The Supreme Court has dismissed an appeal brought by a rapist who claimed he had sex unknowingly with his victim while he was asleep.
A jury found Damin Peter Cook was not asleep when he raped an unconscious woman in 2019, who he had put in his bed after she passed out from alcohol at his Christchurch flat.
Cook did not deny having sex with the victim, but claimed it happened because of a condition known as sexsomnia, or sleep sex.
He was convicted of sexually violating and raping the woman in 2022 and sentenced to eight years imprisonment. In July last year, Cook appealed his conviction at the Supreme Court.
On Monday, the Supreme Court unanimously dismissed Cook’s appeal.
Its decision centred on whether the trial judge was correct to treat Cook’s defence as insane automatism, rather than the sane automatism defence Cook wanted to put forward.
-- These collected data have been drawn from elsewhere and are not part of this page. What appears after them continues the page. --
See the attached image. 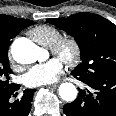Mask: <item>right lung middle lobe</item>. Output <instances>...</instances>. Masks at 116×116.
Returning a JSON list of instances; mask_svg holds the SVG:
<instances>
[{
  "instance_id": "1",
  "label": "right lung middle lobe",
  "mask_w": 116,
  "mask_h": 116,
  "mask_svg": "<svg viewBox=\"0 0 116 116\" xmlns=\"http://www.w3.org/2000/svg\"><path fill=\"white\" fill-rule=\"evenodd\" d=\"M33 23V21H30L28 26ZM9 45V42H0V94L8 92L15 85L9 83V74L12 73L8 60Z\"/></svg>"
}]
</instances>
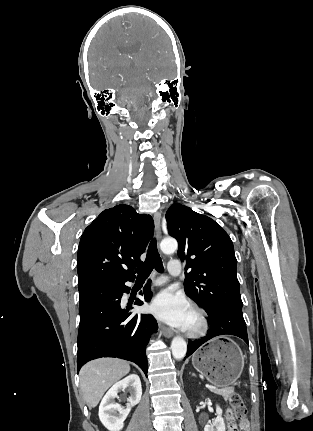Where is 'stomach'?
I'll return each instance as SVG.
<instances>
[{"mask_svg": "<svg viewBox=\"0 0 313 431\" xmlns=\"http://www.w3.org/2000/svg\"><path fill=\"white\" fill-rule=\"evenodd\" d=\"M193 367L218 388H227L241 375L244 355L228 337L210 340L192 356Z\"/></svg>", "mask_w": 313, "mask_h": 431, "instance_id": "1", "label": "stomach"}]
</instances>
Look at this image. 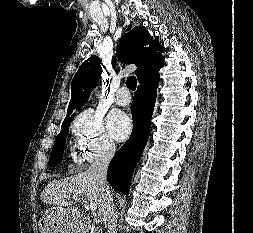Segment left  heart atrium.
I'll return each mask as SVG.
<instances>
[{"instance_id": "39dd6f15", "label": "left heart atrium", "mask_w": 253, "mask_h": 233, "mask_svg": "<svg viewBox=\"0 0 253 233\" xmlns=\"http://www.w3.org/2000/svg\"><path fill=\"white\" fill-rule=\"evenodd\" d=\"M107 128L114 139L123 141L131 132L132 123L126 114L114 111L111 112L107 118Z\"/></svg>"}]
</instances>
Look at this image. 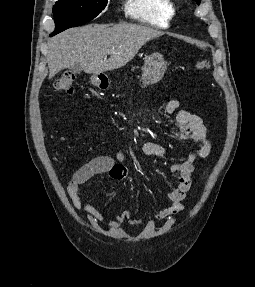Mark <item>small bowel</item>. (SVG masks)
Masks as SVG:
<instances>
[{
    "mask_svg": "<svg viewBox=\"0 0 255 287\" xmlns=\"http://www.w3.org/2000/svg\"><path fill=\"white\" fill-rule=\"evenodd\" d=\"M164 111L167 114L176 113L180 132L179 138L183 142L193 145V148L181 163L171 166V173L178 179L177 187L168 194V205L161 208L150 219L149 224L151 225H154L156 220L169 218L183 210L182 201L191 187L194 162L198 158H206L211 151V143L207 137L206 127L201 117L188 111L180 110L179 102L175 99L165 103ZM141 151L146 156L163 157L167 155L166 148L154 142H145L141 146ZM123 158V153H118L116 158L97 156L73 174L67 190L75 209L82 207V186L88 180L103 176H108L114 180H124L127 177V168L120 163ZM85 208L90 222L104 224L107 228H118L125 221H129L131 224L138 223V221L131 219V214L128 211H121L117 214L102 213L91 204H86Z\"/></svg>",
    "mask_w": 255,
    "mask_h": 287,
    "instance_id": "c3829d8e",
    "label": "small bowel"
}]
</instances>
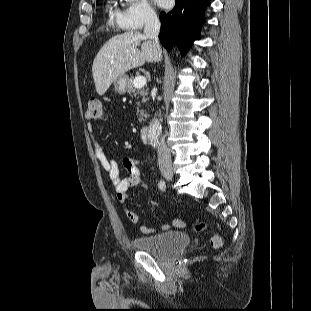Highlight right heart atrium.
Instances as JSON below:
<instances>
[{"mask_svg":"<svg viewBox=\"0 0 311 311\" xmlns=\"http://www.w3.org/2000/svg\"><path fill=\"white\" fill-rule=\"evenodd\" d=\"M116 14L117 24L127 31H138L157 20V13L147 0H125Z\"/></svg>","mask_w":311,"mask_h":311,"instance_id":"right-heart-atrium-1","label":"right heart atrium"}]
</instances>
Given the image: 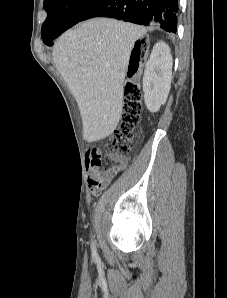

Typically, the difference was based on whether the cause of the condition was internal or external โ insane automatism was the result of a mental illness or a condition such as schizophrenia โ while sane automatism was when something else, such as concussion, was responsible.
“Counsel for Mr Cook submitted that sexsomnia, like other parasomnias, was properly classified as a form of sane automatism. It plainly involved a lack of conscious volition,” the Supreme Court said.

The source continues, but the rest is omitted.